To be done. List each line in the material below that contains the word "What".

Given entries.
################

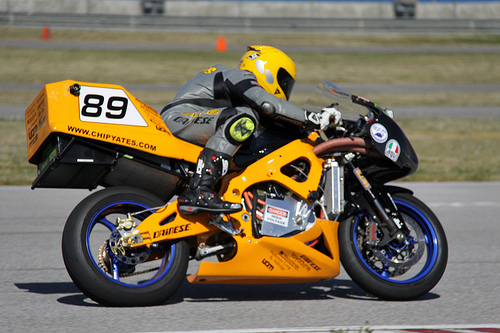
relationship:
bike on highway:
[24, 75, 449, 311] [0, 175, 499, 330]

################

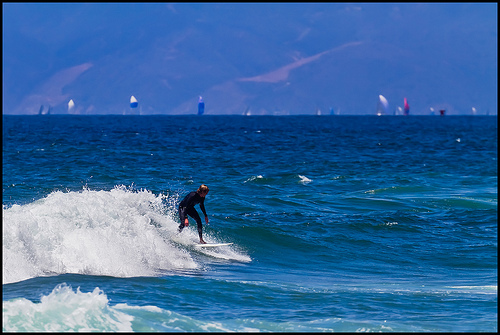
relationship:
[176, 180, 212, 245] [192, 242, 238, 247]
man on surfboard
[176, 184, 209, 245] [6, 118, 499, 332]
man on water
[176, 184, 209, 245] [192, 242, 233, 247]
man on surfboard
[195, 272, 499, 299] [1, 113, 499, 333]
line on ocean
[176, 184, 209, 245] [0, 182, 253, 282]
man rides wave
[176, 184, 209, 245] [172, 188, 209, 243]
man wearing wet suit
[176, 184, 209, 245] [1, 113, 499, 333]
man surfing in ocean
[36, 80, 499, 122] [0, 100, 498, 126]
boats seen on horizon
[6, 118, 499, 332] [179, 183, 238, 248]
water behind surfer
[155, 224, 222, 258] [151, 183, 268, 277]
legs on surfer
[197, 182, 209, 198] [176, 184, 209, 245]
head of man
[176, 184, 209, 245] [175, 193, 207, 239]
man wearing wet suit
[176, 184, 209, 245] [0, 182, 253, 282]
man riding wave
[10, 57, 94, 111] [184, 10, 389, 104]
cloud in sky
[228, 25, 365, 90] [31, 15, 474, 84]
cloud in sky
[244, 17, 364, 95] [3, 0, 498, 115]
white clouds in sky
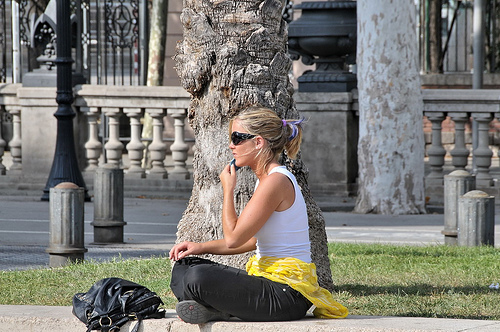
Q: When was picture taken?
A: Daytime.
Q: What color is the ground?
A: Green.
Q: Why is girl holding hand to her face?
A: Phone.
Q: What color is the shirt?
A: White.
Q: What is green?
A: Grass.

################

Full solution.
Q: What color is the ground?
Q: What color is the shirt?
Q: What is green?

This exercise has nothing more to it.